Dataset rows
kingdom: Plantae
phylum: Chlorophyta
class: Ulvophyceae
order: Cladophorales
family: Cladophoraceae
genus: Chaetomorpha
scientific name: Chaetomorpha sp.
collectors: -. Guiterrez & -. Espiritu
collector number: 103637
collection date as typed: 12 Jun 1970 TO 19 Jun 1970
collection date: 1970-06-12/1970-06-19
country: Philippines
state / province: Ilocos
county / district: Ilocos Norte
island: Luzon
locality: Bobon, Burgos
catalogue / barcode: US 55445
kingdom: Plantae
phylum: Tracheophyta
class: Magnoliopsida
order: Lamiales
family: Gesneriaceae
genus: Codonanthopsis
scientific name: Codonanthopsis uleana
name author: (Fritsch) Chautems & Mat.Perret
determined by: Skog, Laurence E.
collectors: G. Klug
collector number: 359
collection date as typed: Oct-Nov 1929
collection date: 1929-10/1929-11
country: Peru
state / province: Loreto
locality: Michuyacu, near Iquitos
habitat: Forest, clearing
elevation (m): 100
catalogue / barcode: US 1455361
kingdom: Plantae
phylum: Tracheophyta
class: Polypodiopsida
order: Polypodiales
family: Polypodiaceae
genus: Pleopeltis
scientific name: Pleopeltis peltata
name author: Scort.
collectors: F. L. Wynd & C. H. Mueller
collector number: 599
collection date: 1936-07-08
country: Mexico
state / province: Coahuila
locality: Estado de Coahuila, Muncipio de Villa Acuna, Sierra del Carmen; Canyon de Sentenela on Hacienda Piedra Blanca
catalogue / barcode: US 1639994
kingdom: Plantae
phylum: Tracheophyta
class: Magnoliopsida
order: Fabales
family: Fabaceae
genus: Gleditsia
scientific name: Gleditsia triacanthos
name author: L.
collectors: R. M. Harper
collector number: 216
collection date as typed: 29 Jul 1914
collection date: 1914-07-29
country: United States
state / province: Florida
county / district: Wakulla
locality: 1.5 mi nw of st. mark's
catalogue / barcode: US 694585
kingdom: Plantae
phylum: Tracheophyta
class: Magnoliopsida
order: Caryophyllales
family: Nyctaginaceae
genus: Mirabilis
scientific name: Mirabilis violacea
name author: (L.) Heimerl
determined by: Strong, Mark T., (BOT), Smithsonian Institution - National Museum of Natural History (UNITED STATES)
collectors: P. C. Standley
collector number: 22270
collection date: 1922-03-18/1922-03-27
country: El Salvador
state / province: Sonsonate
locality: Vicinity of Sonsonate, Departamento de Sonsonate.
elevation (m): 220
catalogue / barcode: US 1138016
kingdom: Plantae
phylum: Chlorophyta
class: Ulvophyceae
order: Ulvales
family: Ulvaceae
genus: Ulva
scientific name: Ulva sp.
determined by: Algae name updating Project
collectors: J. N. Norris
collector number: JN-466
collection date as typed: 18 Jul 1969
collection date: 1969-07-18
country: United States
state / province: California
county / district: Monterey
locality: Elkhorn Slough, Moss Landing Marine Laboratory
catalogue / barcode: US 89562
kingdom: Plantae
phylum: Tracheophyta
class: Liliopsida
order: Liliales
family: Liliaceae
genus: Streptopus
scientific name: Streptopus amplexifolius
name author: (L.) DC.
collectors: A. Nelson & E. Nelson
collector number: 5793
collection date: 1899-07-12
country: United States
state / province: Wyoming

STATED GOAL: Copy every line of the material above without changing anything.

EXERCISE RESPONSE:
kingdom: Plantae
phylum: Chlorophyta
class: Ulvophyceae
order: Cladophorales
family: Cladophoraceae
genus: Chaetomorpha
scientific name: Chaetomorpha sp.
collectors: -. Guiterrez & -. Espiritu
collector number: 103637
collection date as typed: 12 Jun 1970 TO 19 Jun 1970
collection date: 1970-06-12/1970-06-19
country: Philippines
state / province: Ilocos
county / district: Ilocos Norte
island: Luzon
locality: Bobon, Burgos
catalogue / barcode: US 55445
kingdom: Plantae
phylum: Tracheophyta
class: Magnoliopsida
order: Lamiales
family: Gesneriaceae
genus: Codonanthopsis
scientific name: Codonanthopsis uleana
name author: (Fritsch) Chautems & Mat.Perret
determined by: Skog, Laurence E.
collectors: G. Klug
collector number: 359
collection date as typed: Oct-Nov 1929
collection date: 1929-10/1929-11
country: Peru
state / province: Loreto
locality: Michuyacu, near Iquitos
habitat: Forest, clearing
elevation (m): 100
catalogue / barcode: US 1455361
kingdom: Plantae
phylum: Tracheophyta
class: Polypodiopsida
order: Polypodiales
family: Polypodiaceae
genus: Pleopeltis
scientific name: Pleopeltis peltata
name author: Scort.
collectors: F. L. Wynd & C. H. Mueller
collector number: 599
collection date: 1936-07-08
country: Mexico
state / province: Coahuila
locality: Estado de Coahuila, Muncipio de Villa Acuna, Sierra del Carmen; Canyon de Sentenela on Hacienda Piedra Blanca
catalogue / barcode: US 1639994
kingdom: Plantae
phylum: Tracheophyta
class: Magnoliopsida
order: Fabales
family: Fabaceae
genus: Gleditsia
scientific name: Gleditsia triacanthos
name author: L.
collectors: R. M. Harper
collector number: 216
collection date as typed: 29 Jul 1914
collection date: 1914-07-29
country: United States
state / province: Florida
county / district: Wakulla
locality: 1.5 mi nw of st. mark's
catalogue / barcode: US 694585
kingdom: Plantae
phylum: Tracheophyta
class: Magnoliopsida
order: Caryophyllales
family: Nyctaginaceae
genus: Mirabilis
scientific name: Mirabilis violacea
name author: (L.) Heimerl
determined by: Strong, Mark T., (BOT), Smithsonian Institution - National Museum of Natural History (UNITED STATES)
collectors: P. C. Standley
collector number: 22270
collection date: 1922-03-18/1922-03-27
country: El Salvador
state / province: Sonsonate
locality: Vicinity of Sonsonate, Departamento de Sonsonate.
elevation (m): 220
catalogue / barcode: US 1138016
kingdom: Plantae
phylum: Chlorophyta
class: Ulvophyceae
order: Ulvales
family: Ulvaceae
genus: Ulva
scientific name: Ulva sp.
determined by: Algae name updating Project
collectors: J. N. Norris
collector number: JN-466
collection date as typed: 18 Jul 1969
collection date: 1969-07-18
country: United States
state / province: California
county / district: Monterey
locality: Elkhorn Slough, Moss Landing Marine Laboratory
catalogue / barcode: US 89562
kingdom: Plantae
phylum: Tracheophyta
class: Liliopsida
order: Liliales
family: Liliaceae
genus: Streptopus
scientific name: Streptopus amplexifolius
name author: (L.) DC.
collectors: A. Nelson & E. Nelson
collector number: 5793
collection date: 1899-07-12
country: United States
state / province: Wyoming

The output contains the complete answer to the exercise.